Actually, what Halton MP Lisa Raitt has caught is a virus. Some would say it’s nothing more than a bit of political fever. Others would say it’s something far more insidious, worming it’s way into the previously sharp mind of the successful mother of two, causing strange symptoms: a tendency to yell out “Shame” when another human being is speaking or often launching into standing ovations for no apparent reason — embarrassing tics one would usually struggle to conceal during normal conversation.

But what ails the young entrant into Canadian politics is nothing new. For generations, men and women across this great land have been exposed to the disease upon entering the House of Commons.

And the contagion knows no bounds: blue, red, orange, or non-aligned colour — everyone picks it up.

It starts slowly, as the rookies wonder what strange phenomenon has taken possession of their colleagues during that odd time called Question Period. But soon, the rot takes root, and the novice members display the early signs of a boorish pack mentality, crying at the enemy and crying out for their leader.

Politicians call it party discipline, or more nefariously, parliamentary custom. Civilians wonder why their leaders can’t act civilly.

And journalists despair, knowing as they do that previously independent-minded people like Raitt, a Conservative from Cape Breton coming from a union-leader father, will in future be regurgitating ‘talking points’ in place of plain speech.

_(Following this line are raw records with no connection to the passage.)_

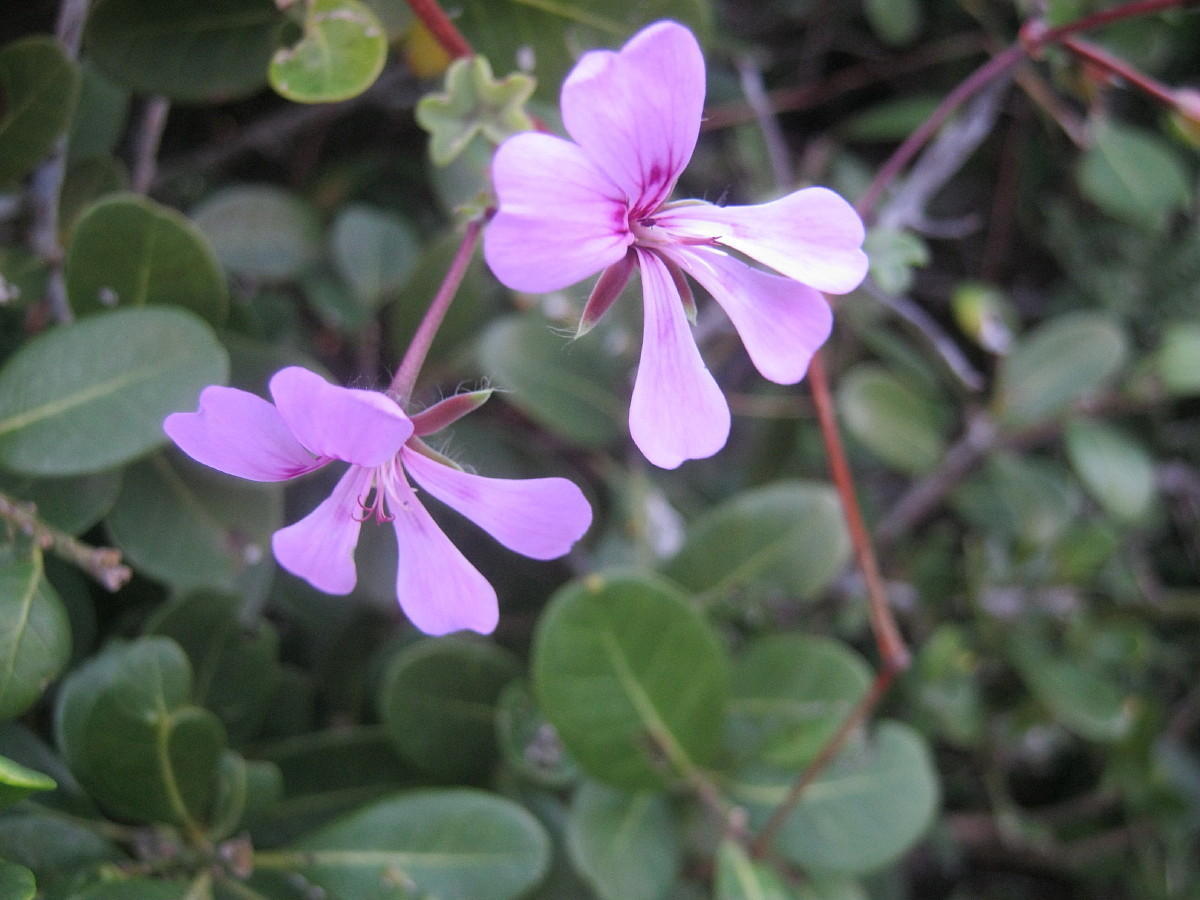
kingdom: Plantae
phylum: Tracheophyta
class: Magnoliopsida
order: Geraniales
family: Geraniaceae
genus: Pelargonium
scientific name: Pelargonium peltatum
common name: Ivyleaf geranium
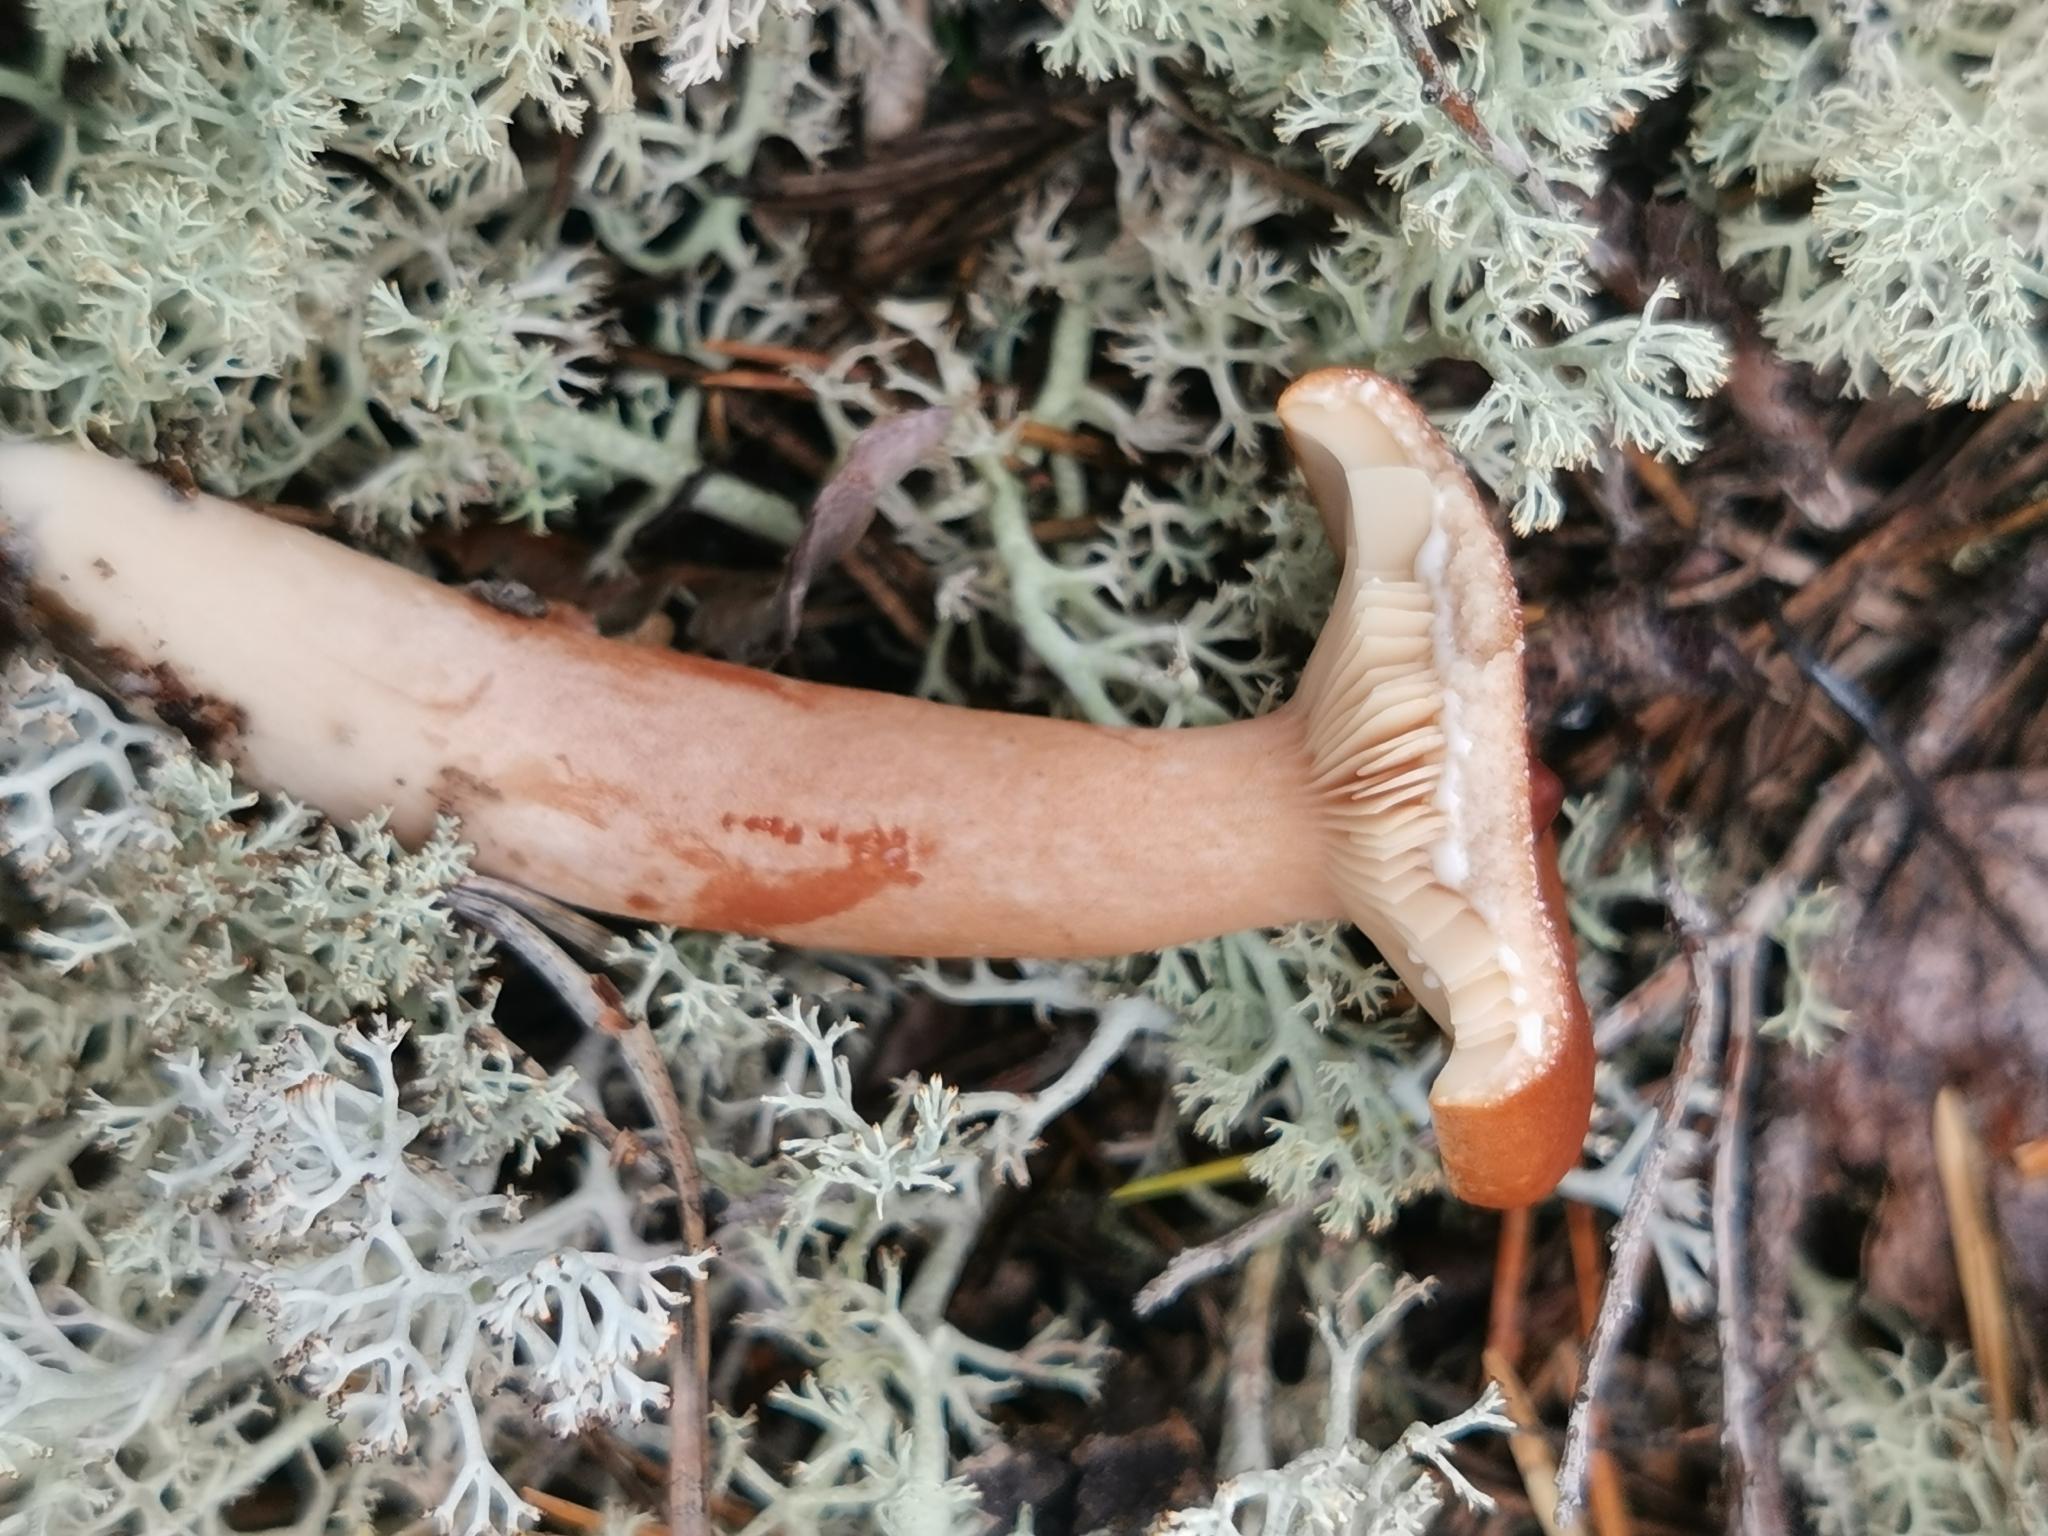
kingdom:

Whence comes this tragic plague? Why, from those selfsame journalists, for whom the politicians seem to believe they serve, according to Jeffrey Archer. As the Briton writes, that astute Irish-English Whig, Edmund Burke, “looking up at the Press Gallery of the House of Commons, said, ‘Yonder sits the Fourth Estate, and they are more important than them all.’”

But nay, if it’s not a disease then that troubles our local Tory, it is not this ink stained wretch. It is but the microphones and cameras that can command the calls of our howling mad elected men and women. Time then to turn off the lights and let civility return.